9. Wren from Fangirl by Rainbow Rowell

I had a huge problem connecting with Wren from Fangirl. I hated how she treated her sister. I get that she needed her independence and be her own person, that’s more than fine, but things don’t have to be all or nothing. She could have gone her own way, but not completely forget that she had a sister who also needed her.

10. Jacob from the Twilight Saga by Stephenie Meyer

I was never, even remotely, on team Jacob. I just never really clicked with him… And I kind of liked him (just a tiny bit) more on the movies (because of Taylor Lautner… *not sorry!*). The truth is, I never got why he was so into Bella, because he’s into her more or less from the starts and it annoyed me.

Me and Earl and the Dying Girl (Jesse Andrews)

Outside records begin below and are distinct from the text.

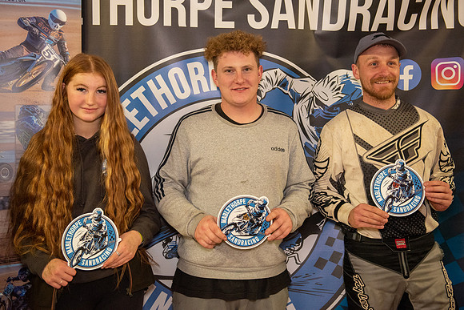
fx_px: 558
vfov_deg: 31.0
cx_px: 242
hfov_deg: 45.1
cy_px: 133
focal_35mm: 43
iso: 2500
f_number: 2.8
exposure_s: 1/640
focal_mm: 38
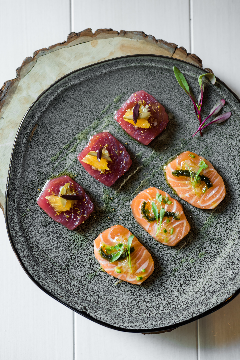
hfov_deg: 22.6
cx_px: 120
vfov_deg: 33.4
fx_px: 599
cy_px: 180
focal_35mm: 60
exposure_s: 1/100
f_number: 5
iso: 800
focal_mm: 60
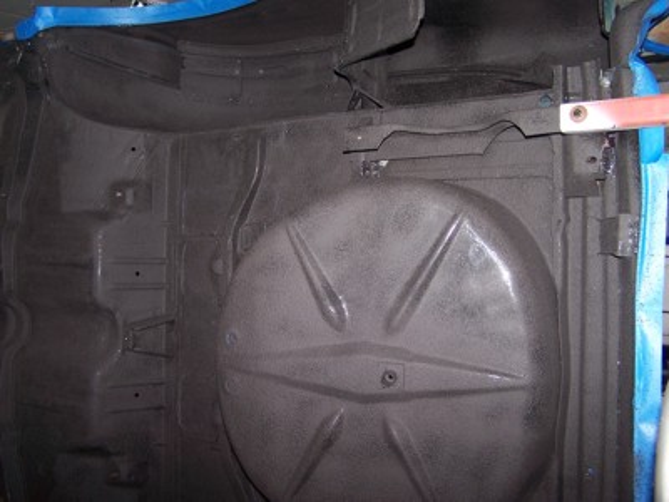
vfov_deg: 37.7
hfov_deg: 49.0
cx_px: 334
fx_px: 734
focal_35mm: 38
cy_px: 251
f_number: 2.8
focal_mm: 6.3
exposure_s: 1/60
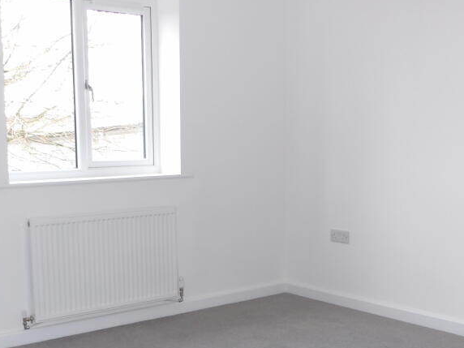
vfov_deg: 33.3
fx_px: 576
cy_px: 237
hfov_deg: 42.6
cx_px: 121
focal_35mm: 43
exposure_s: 1/30
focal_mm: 4.3
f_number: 4.1
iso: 108
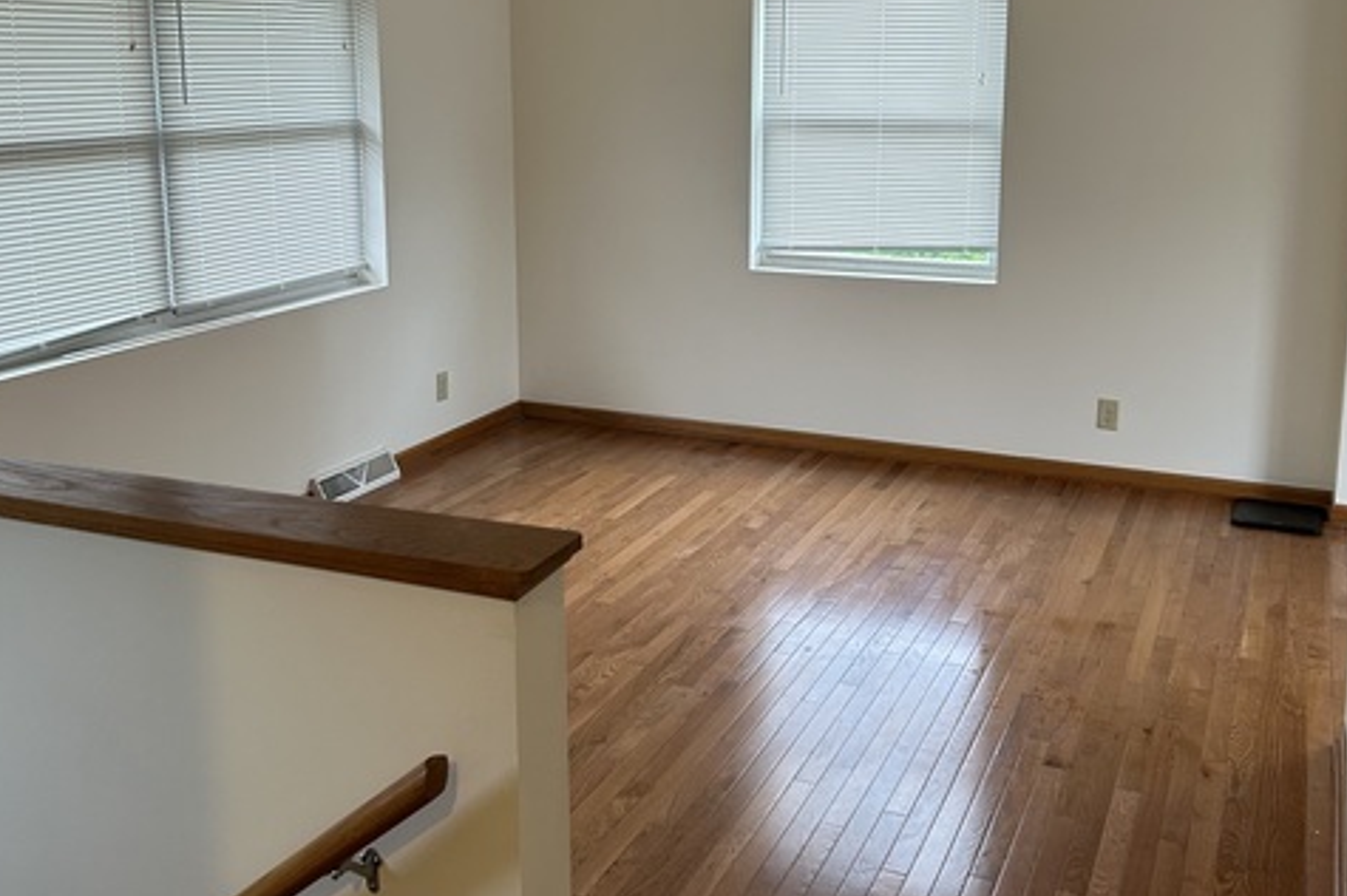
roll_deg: +0.5
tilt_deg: -9.6
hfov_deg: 50.7
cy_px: 310
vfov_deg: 34.7
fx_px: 1421
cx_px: 689
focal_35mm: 38
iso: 125
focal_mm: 5.7
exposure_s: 1/120
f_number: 1.5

>  Nº 3 on My 2015 Reading Challenge – A book that became a movie <


Up until senior year, Greg has maintained total social invisibility. He only has one friend, Earl, and together they spend their time—when not playing video games and avoiding Earl’s terrifying brothers— making movies, their own versions of Coppola and Herzog cult classics. Greg would be the first one to tell you his movies are f*@$ing terrible, but he and Earl don’t make them for other people. Until Rachel.

Rachel has leukemia, and Greg’s mom gets the genius idea that Greg should befriend her. Against his better judgment and despite his extreme awkwardness, he does. When Rachel decides to stop treatment, Greg and Earl must abandon invisibility and make a stand. It’s a hilarious, outrageous, and truthful look at death and high school by a prodigiously talented debut author.

This is an interesting book. I laughed so hard while reading this book, I was having fits on the bus and everything… FUN!

*** Warning, there will be MAJOR SPOILERS, you have been warned ***

The story is interesting enough: boy who just wants to be invisible, with his only friend being more of a co-worker, is forced to bond with dying girl. To top it off, Greg and Earl do movies together, and some of the book is written in script form, which is pretty cool.

The story in itself is not groundbreaking, I think this a story about life happening, that exactly specific events in one’s life. Nothing monumental actually happens in neither of their lives… well, Rachel dies, but that’s about it. It’s not a story about friendship, or young love, or achieving your true potential. It goes a bit like this: Greg doesn’t want friends, Greg is forced to be friends with Rachel, Greg thinks that his job it to make Rachel laugh, Earl becomes friends with her and is able to say so, Greg doesn’t understand why he’s sad that Rachel is worst, Rachel loves the videos, Rachel gets sicker, Greg cries – still doesn’t understand, Rachel dies, Earl sets Greg straight, Greg decides to apply to film school. Sure, in the meantime he kind of grows, they kind of become friends.

I absolutely loved the book, the pacing is good, is easy to read, the story is entertaining, though not very deep (from Greg’s point of view). But I think it will work better on film than on the page.

Why? Well, in the book Greg comes off as a highly unlikable character. I could not stand him. Sure, he says several times that Earl is a better person than he is, but it is actually very true. Earl is great, Rachel is amazing, Greg?! Mehhh!! It’s because he’s always reinforcing the idea that it is not a love story… we get it, then he says several times that he’s only there to make her laugh, he says other stuff that just made me want to slap him. And still, even though the book is narrated by a meehh character, I still quite enjoyed it!

So looking forward to the movie! Especially since the reviews have been great!